Unlike the broadcast networks and at least CNN's Inside Politics, FNC didn't ignore the release of the transcript by the White House of Bill Clinton's April 21 interview with the Justice Department's campaign finance task force.

     FNC's David Shuster prepared a piece for Tuesday's Special Report with Brit Hume and he highlighted a moment of indignation by Clinton. But first he explained the context, noting how 
James Riady, the non-U.S. resident who during a limo ride with Clinton promised to raise $1 million, may soon be indicted thanks to information provided by John Huang. Clinton claimed he could not remember ever hearing the pledge.

     Shuster set up an excerpt from the transcript: "Prosecutors suggested that Mr. Clinton bore some responsibility for the illegal fundraising."

     Viewers then saw text on screen of an exchange which Shuster also read aloud:
Justice Department investigator Robert Conrad: "The two people most responsible for it were the two people that were in position because of their relationship with you. Would you agree with that?"
Clinton: "Is this guilt by association, sir? What do you want to say?"
Conrad: "I'm just asking you whether you feel responsibility."
Clinton: "No...I had no reason to believe either one of them would ever do anything dishonest when they did it."

But how about before or after they did it?

### Request:
Repeat the passage of the Clinton transcript report between "Viewers then saw" and "they did it?", inclusive.

### Provided material:
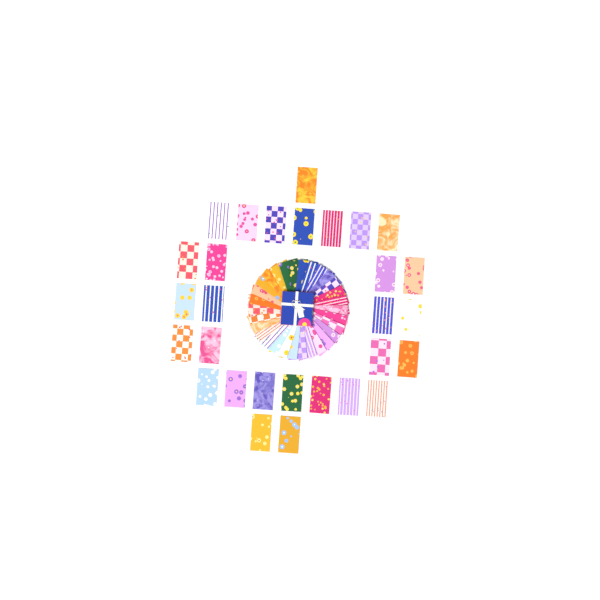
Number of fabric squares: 59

### Final answer:
Viewers then saw text on screen of an exchange which Shuster also read aloud:
Justice Department investigator Robert Conrad: "The two people most responsible for it were the two people that were in position because of their relationship with you. Would you agree with that?"
Clinton: "Is this guilt by association, sir? What do you want to say?"
Conrad: "I'm just asking you whether you feel responsibility."
Clinton: "No...I had no reason to believe either one of them would ever do anything dishonest when they did it."

But how about before or after they did it?